Das Ende der Telefonzelle in Deutschland
Jahrzehntelang gehörten die gelben, später magentafarbenen Kästen zum Straßenbild. Mittlerweile ist die Telefonzelle aus der Zeit gefallen. Jetzt werden die letzten öffentlichen Telefone abgeschaltet.
Kein Bedarf mehr
Schon seit November 2022 ist es nicht mehr möglich, mit Münzgeld zu bezahlen, Ende Januar 2023 stellt die Telekom nun auch die Bezahlmöglichkeit per Telefonkarte ein. Was vor einigen Jahren wahrscheinlich noch zu empörten Protesten geführt hätte, wird im Zeitalter von Mobilfunk und Handy meist gleichgültig zur Kenntnis genommen.
Erste Vorläufer in Berlin
Dabei blickt die Telefonzelle auf eine lange Geschichte zurück: Der erste "Fernsprechkiosk" wurde bereits 1881 in Berlin aufgestellt. Hier das Bild einer "Fernsprechstelle" von 1927 vor der Jerusalemer Kirche in Berlin-Mitte. Der Bedarf war riesig: Schon bald prägten die Telefonzellen das Straßenbild. Ab 1946 wurden sie auf dem Gebiet der späteren Bundesrepublik in Gelb vereinheitlicht.
Das Ende einer Ära
Bis in die Neunzigerjahre des vorigen Jahrhunderts ein vertrauter Anblick: Mehr als 160.000 dieser Häuschen gab es in ganz Deutschland, ausgestattet mit dicken Wälzern, die in einer drehbaren Vorrichtung hingen - den Telefonbüchern des jeweiligen Aufstellungsortes. Betrieben wurden die Zellen zunächst von der Bundespost, später von der Telekom. In Stoßzeiten bildeten sich häufig lange Schlangen...
Telefonieren im Osten
In der DDR waren die Bürger - wie dieses Brautpaar 1984 in Leipzig - bis zuletzt ungleich stärker auf die öffentlichen Fernsprecher angewiesen, denn ein eigenes Telefon war in Ostdeutschland ein seltener Luxus, in dessen Genuss nur wenige kamen.
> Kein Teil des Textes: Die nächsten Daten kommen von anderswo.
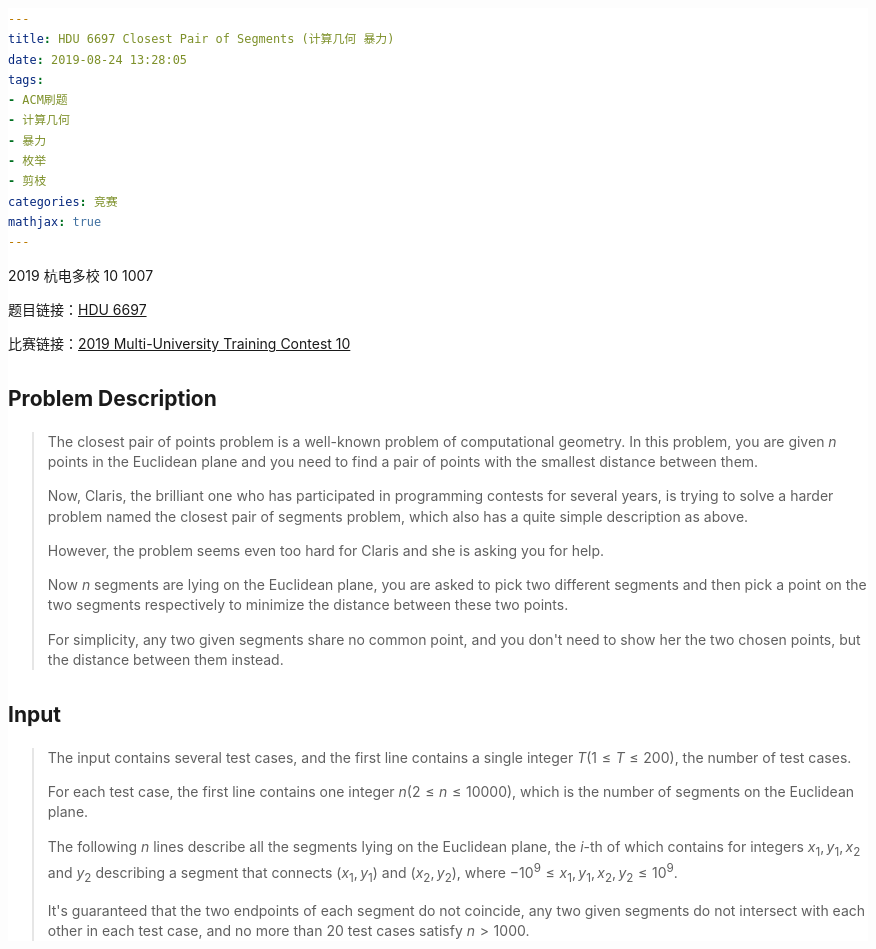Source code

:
 ```yaml
---
title: HDU 6697 Closest Pair of Segments (计算几何 暴力)
date: 2019-08-24 13:28:05
tags:
- ACM刷题
- 计算几何
- 暴力
- 枚举
- 剪枝
categories: 竞赛
mathjax: true
---
```


2019 杭电多校 10 1007

题目链接：[HDU 6697](http://acm.hdu.edu.cn/showproblem.php?pid=6697)

比赛链接：[2019 Multi-University Training Contest 10](http://acm.hdu.edu.cn/search.php?field=problem&key=2019+Multi-University+Training+Contest+10&source=1&searchmode=source)

## Problem Description
> The closest pair of points problem is a well-known problem of computational geometry. In this problem, you are given $n$ points in the Euclidean plane and you need to find a pair of points with the smallest distance between them. 
> 
> Now, Claris, the brilliant one who has participated in programming contests for several years, is trying to solve a harder problem named the closest pair of segments problem, which also has a quite simple description as above. 
> 
> However, the problem seems even too hard for Claris and she is asking you for help. 
> 
> Now $n$ segments are lying on the Euclidean plane, you are asked to pick two different segments and then pick a point on the two segments respectively to minimize the distance between these two points. 
> 
> For simplicity, any two given segments share no common point, and you don't need to show her the two chosen points, but the distance between them instead. 
 


## Input
> The input contains several test cases, and the first line contains a single integer $T (1\le T\le 200)$, the number of test cases. 
> 
> For each test case, the first line contains one integer $n (2\le n\le 10000)$, which is the number of segments on the Euclidean plane. 
> 
> The following $n$ lines describe all the segments lying on the Euclidean plane, the $i$-th of which contains for integers $x_1,y_1,x_2$ and $y_2$ describing a segment that connects $(x_1,y_1)$ and $(x_2,y_2)$, where $−10^9\le x_1,y_1,x_2,y_2\le 10^9$. 
> 
> It's guaranteed that the two endpoints of each segment do not coincide, any two given segments do not intersect with each other in each test case, and no more than $20$ test cases satisfy $n>1000$. 
 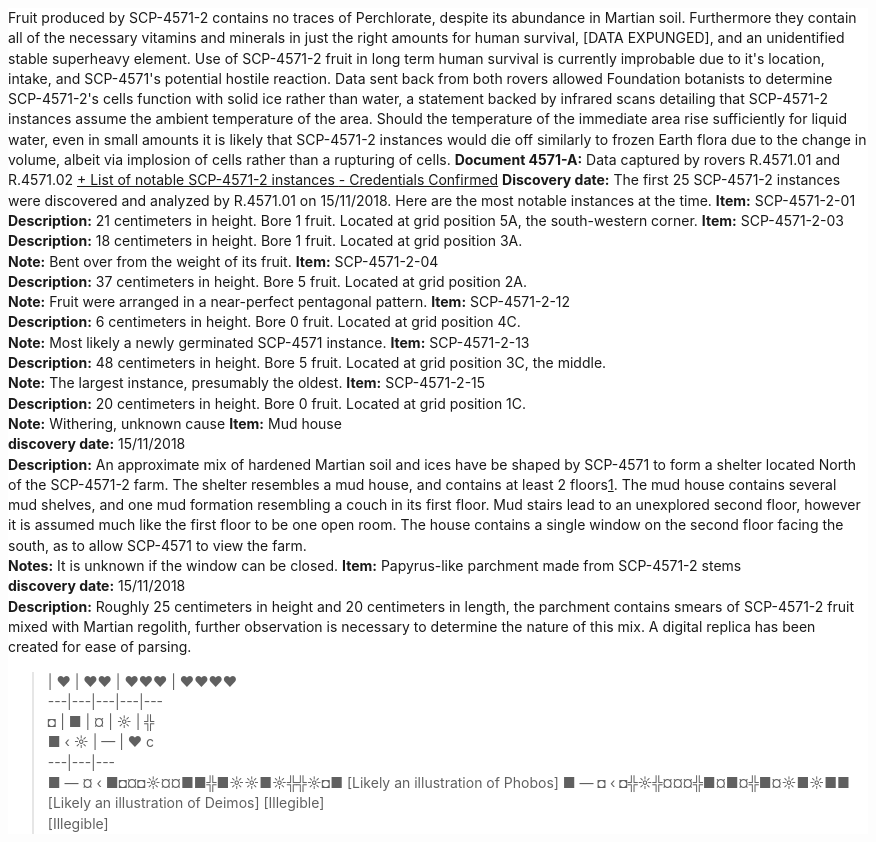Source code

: Fruit produced by SCP-4571-2 contains no traces of Perchlorate, despite its abundance in Martian soil. Furthermore they contain all of the necessary vitamins and minerals in just the right amounts for human survival, [DATA EXPUNGED], and an unidentified stable superheavy element. Use of SCP-4571-2 fruit in long term human survival is currently improbable due to it's location, intake, and SCP-4571's potential hostile reaction.
Data sent back from both rovers allowed Foundation botanists to determine SCP-4571-2's cells function with solid ice rather than water, a statement backed by infrared scans detailing that SCP-4571-2 instances assume the ambient temperature of the area. Should the temperature of the immediate area rise sufficiently for liquid water, even in small amounts it is likely that SCP-4571-2 instances would die off similarly to frozen Earth flora due to the change in volume, albeit via implosion of cells rather than a rupturing of cells.
**Document 4571-A:** Data captured by rovers R.4571.01 and R.4571.02
[\+ List of notable SCP-4571-2 instances ](javascript:;)
[\- Credentials Confirmed](javascript:;)
**Discovery date:** The first 25 SCP-4571-2 instances were discovered and analyzed by R.4571.01 on 15/11/2018. Here are the most notable instances at the time.
**Item:** SCP-4571-2-01  
**Description:** 21 centimeters in height. Bore 1 fruit. Located at grid position 5A, the south-western corner.
**Item:** SCP-4571-2-03  
**Description:** 18 centimeters in height. Bore 1 fruit. Located at grid position 3A.  
**Note:** Bent over from the weight of its fruit.
**Item:** SCP-4571-2-04  
**Description:** 37 centimeters in height. Bore 5 fruit. Located at grid position 2A.  
**Note:** Fruit were arranged in a near-perfect pentagonal pattern.
**Item:** SCP-4571-2-12  
**Description:** 6 centimeters in height. Bore 0 fruit. Located at grid position 4C.  
**Note:** Most likely a newly germinated SCP-4571 instance.
**Item:** SCP-4571-2-13  
**Description:** 48 centimeters in height. Bore 5 fruit. Located at grid position 3C, the middle.  
**Note:** The largest instance, presumably the oldest.
**Item:** SCP-4571-2-15  
**Description:** 20 centimeters in height. Bore 0 fruit. Located at grid position 1C.  
**Note:** Withering, unknown cause
**Item:** Mud house  
**discovery date:** 15/11/2018  
**Description:** An approximate mix of hardened Martian soil and ices have be shaped by SCP-4571 to form a shelter located North of the SCP-4571-2 farm. The shelter resembles a mud house, and contains at least 2 floors[1](javascript:;). The mud house contains several mud shelves, and one mud formation resembling a couch in its first floor. Mud stairs lead to an unexplored second floor, however it is assumed much like the first floor to be one open room. The house contains a single window on the second floor facing the south, as to allow SCP-4571 to view the farm.  
**Notes:** It is unknown if the window can be closed.
**Item:** Papyrus-like parchment made from SCP-4571-2 stems  
**discovery date:** 15/11/2018  
**Description:** Roughly 25 centimeters in height and 20 centimeters in length, the parchment contains smears of SCP-4571-2 fruit mixed with Martian regolith, further observation is necessary to determine the nature of this mix. A digital replica has been created for ease of parsing.
> | ♥ | ♥♥ | ♥♥♥ | ♥♥♥♥  
> ---|---|---|---|---  
> ◘ | ■ | ¤ | ☼ | ╬  
> ■ ‹ ☼ | — | ♥ c  
> ---|---|---  
> ■ — ¤ ‹ ■◘¤◘☼¤¤■■╬■☼☼■☼╬╬☼◘■
> [Likely an illustration of Phobos]
> ■ — ◘ ‹ ◘╬☼╬¤¤¤╬■¤■¤╬■¤☼■☼■■
> [Likely an illustration of Deimos]
> [Illegible]  
>  [Illegible]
Relikte einer vergangenen Zeit
"Wenn fast jeder ein Handy in der Tasche hat, hat es wenig Sinn, eine teure öffentliche Infrastruktur vorzuhalten", sagt ein Sprecher des Deutschen Städte- und Gemeindebundes. Und er scheint recht zu haben: Laut Telekom steht ein Großteil der Geräte, wie hier im Bergischen Land östlich von Köln, jetzt nutzlos in der Gegend herum - oder wird mittlerweile als öffentlicher Bücherschrank verwendet.
Umwidmung wenn möglich
Bereits seit Anfang August 2020 besitzt die Stadt Lauter-Bernsbach solch eine Bücherzelle neben dem Rathaus. Es handelt sich dabei um eine umgebaute Telefonzelle, die am selben Ort stand und zu einer kleinen Bibliothek umgebaut wurde. Es war der Wunsch von Bürgermeister Thomas Kunzmann, die letzte Telefonzelle im Ort zu erhalten. Das Angebot wird von den Bürgern angenommen.
Von ungenutzt bis schwer beschädigt
Damit ergeht es der Bücherzelle deutlich besser als vielen anderen Fernsprechkästen. Fast jedes dritte öffentliche Telefon habe im letzten Jahr keinen einzigen Euro Umsatz mehr gemacht. Hinzu kommen die hohen Betriebskosten durch Vandalismus und den hohen Energiebedarf der teils veralteten Technik. Die Grenze der Wirtschaftlichkeit sei längst erreicht, sagt die Telekom.
Auf dem Telefonzellenfriedhof
Trotz der schlechten wirtschaftlichen Bilanz durfte die Telekom die Telefonzellen zunächst nicht abbauen, weil die öffentlichen Fernsprecher zu ihren gesetzlichen Grundversorgungspflichten gehörten. Das hat sich durch eine Änderung des Telekommunikationsgesetzes Ende 2021 geändert und nun landen unzählige der Geräte auf Telefonzellen-Friedhöfen wie hier im brandenburgischen Michendorf.
Neue Technik an alter Stelle
Die klassischen Telefonhäuschen gibt es laut Telekom schon seit 2018 nicht mehr, geblieben sind rund 12.000 Telefon-Stelen. Bis Anfang 2025 sollen sie schließlich allesamt abgebaut sein. Den Platz will die Telekom dann für moderne Technik nutzen: An rund einem Viertel der Standorte sollen Small Cells entstehen, kleine Antennen, die Mobilfunksignale verstärken und den Handyempfang verbessern.